## [Given text]
Morning Report

Morning Report: Pediatric Headache with a VP Shunt

HPI:

9 yo female with a PMH of a brain tumor (GBM) diagnosed 2 years ago with seizures. Pt has had several rounds of radiation (stopped a few months ago) and chemo (last dose in May) and craniotomy about 1 month ago with a VP shunt placed 3 weeks ago. Today, pts father states she has had a severe headache all night and wasn’t able to sleep. Father gave tylenol at 6am which pt stated has helped. Currently denies any pain and states she feels fine now. No major recent illness. Denies nausea or vomiting, photophobia, head or neck pain. Denies fever. No seizures.

Vital signs stable.

ED Course:

DDx includes: Headache vs VP shunt obstruction vs tumor recurrence. Shunt is newly-placed and had a CT scan evaluation which showed patency two weeks ago but because it is relatively new requested Neuro-Surgery to come evaluate the shunt. Slightly hypertensive. Pt now pain free after one dose of tylenol at home at 6am which makes headache more likely. Pt complained of headache upon standing up for discharge. Tylenol was ordered which treated the pts headache and pt cleared for discharge by Neuro-Surgery. Pts father instructed to bring patient back if symptoms worsen or new symptoms develop.

Discussion/Learning points:

1. Symptoms of shunt malfunction usually develop over several days. Clinical features include mental status changes, headache, nausea, vomiting, abdominal pain, lethargy, decreased intellectual performance, ataxia, coma, and autonomic instability. Often, the presenting complaint is vague.

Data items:
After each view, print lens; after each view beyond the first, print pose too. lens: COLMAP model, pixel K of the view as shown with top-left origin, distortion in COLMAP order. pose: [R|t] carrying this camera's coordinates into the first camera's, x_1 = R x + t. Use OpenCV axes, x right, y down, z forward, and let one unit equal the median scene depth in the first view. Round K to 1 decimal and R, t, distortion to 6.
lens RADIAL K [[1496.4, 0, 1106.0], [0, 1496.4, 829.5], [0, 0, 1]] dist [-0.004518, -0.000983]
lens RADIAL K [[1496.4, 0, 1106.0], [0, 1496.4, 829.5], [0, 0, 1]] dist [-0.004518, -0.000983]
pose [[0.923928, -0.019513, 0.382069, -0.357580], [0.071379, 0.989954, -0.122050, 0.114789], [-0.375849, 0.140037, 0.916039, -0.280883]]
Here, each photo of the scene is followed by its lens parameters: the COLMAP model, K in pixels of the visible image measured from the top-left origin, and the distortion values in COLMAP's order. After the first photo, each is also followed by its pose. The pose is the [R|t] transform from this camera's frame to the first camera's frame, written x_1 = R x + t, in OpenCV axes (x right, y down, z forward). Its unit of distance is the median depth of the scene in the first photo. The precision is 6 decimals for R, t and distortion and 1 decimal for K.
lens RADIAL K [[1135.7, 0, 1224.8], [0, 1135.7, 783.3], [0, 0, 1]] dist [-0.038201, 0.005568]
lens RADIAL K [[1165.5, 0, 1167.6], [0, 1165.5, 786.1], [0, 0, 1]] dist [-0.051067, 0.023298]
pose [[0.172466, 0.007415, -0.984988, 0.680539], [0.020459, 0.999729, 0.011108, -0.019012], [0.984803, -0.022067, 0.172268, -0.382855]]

## [Check your understanding]
1/ Based on the morning report, decide whether each statement is true. Answer yes or no for each one, and quote the exact words from the report that settle it. (a) The VP shunt was placed about one month ago. (b) The patient's father gave Tylenol at 6am. (c) Symptoms of shunt malfunction usually develop within a few hours.
2/ According to the morning report, which service was asked to come evaluate the shunt?
3/ Continue the morning report on the pediatric headache with a VP shunt, starting after its final sentence.
Nothing in the data items is needed here.

## [Task results]
1/
(a) No: "craniotomy about 1 month ago with a VP shunt placed 3 weeks ago"
(b) Yes: "Father gave tylenol at 6am which pt stated has helped."
(c) No: "Symptoms of shunt malfunction usually develop over several days."

2/ Neuro-Surgery.

3/
2. To exclude CSF shunt infection, a shunt tap is required. A traditional lumbar puncture often misses CSF shunt infection and has no meaningful role in the evaluation when shunt infection is suspected.

3. Comparison with previous CT scans is needed, because many patients with shunts have an abnormal baseline ventricular size.

4. Surgical intervention is generally required in cases of shunt obstruction. As a temporizing measure, intracranial pressure can be lowered by standard methods of hyperventilation and osmotic diuresis (mannitol). If these measures fail and surgical intervention is not immediately available, intracranial pressure can be lowered by removing CSF via the reservoir if the malfunction is distal.

 

References:

Tintinalli’s Emergency Medicine: Chapter 169, Central Nervous System Procedures and Devices.

Browd SR, Ragel BT: Failure of cerebrospinal fluid shunts. Part I: obstruction and mechanical failure. Pediatr Neurol 34: 2, 2006.